The people I met at 12-step programs and in my outpatient program remain my friends to this day. I continue to go to meetings on a daily basis, since I understand that meeting attendance and working with other people with addiction are the most important aspects of my ongoing recovery. During my year at sober living, I connected with people throughout the vibrant recovery community. By the end of my year, I had even taken up some leadership roles at meetings. Not only was getting support for my own recovery, but to my surprise, I ended up being a role model and a source of solace for others who had less sober time than I had.
What About Old Friends?
During my first few months in sober living, I focused on my addiction treatment. I didn’t go out to meet up with any of my old friends. At first, I worried that I was losing these relationships. After a while, when I had a bit more sure footing in my sobriety, I realized that there were certain people I never needed to see again.
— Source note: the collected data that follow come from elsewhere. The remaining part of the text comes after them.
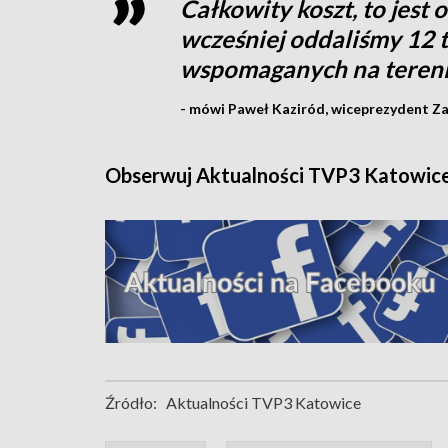
Całkowity koszt, to jest 
wcześniej oddaliśmy 12 
wspomaganych na tereni
- mówi Paweł Kaziród, wiceprezydent Za
Obserwuj Aktualności TVP3 Katowic
Źródło:
Aktualności TVP3 Katowice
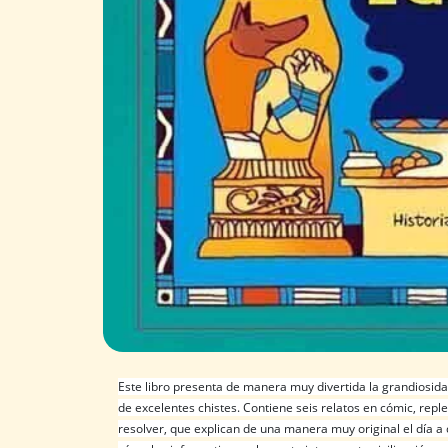
Este libro presenta de manera muy divertida la grandiosidad
de excelentes chistes. Contiene seis relatos en cómic, reple
resolver, que explican de una manera muy original el día a d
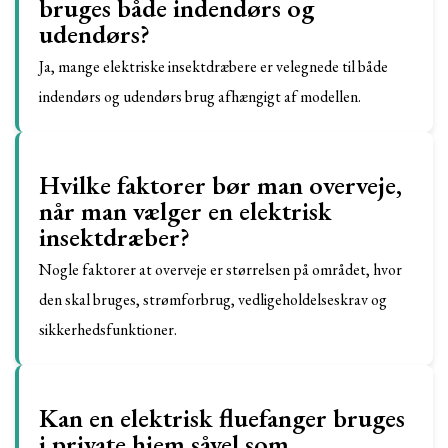
bruges både indendørs og
udendørs?
Ja, mange elektriske insektdræbere er velegnede til både
indendørs og udendørs brug afhængigt af modellen.
Hvilke faktorer bør man overveje,
når man vælger en elektrisk
insektdræber?
Nogle faktorer at overveje er størrelsen på området, hvor
den skal bruges, strømforbrug, vedligeholdelseskrav og
sikkerhedsfunktioner.
Kan en elektrisk fluefanger bruges
i private hjem såvel som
I learned to separate my old relationships into two categories. There were the people I didn’t like much, but liked drinking with, and the people I genuinely liked as human beings. I simply stopped spending time with the first category of people. The second category was a bit more complicated. Not drinking while spending time with these old friends took some getting used to. But I quickly realized that the people who actually cared about me were consistently understanding and supportive of my newfound sobriety. Many old relationships that had hit a rocky patch in addiction were suddenly much better now that I was sober. Most of my old friends were in fact grateful for my change.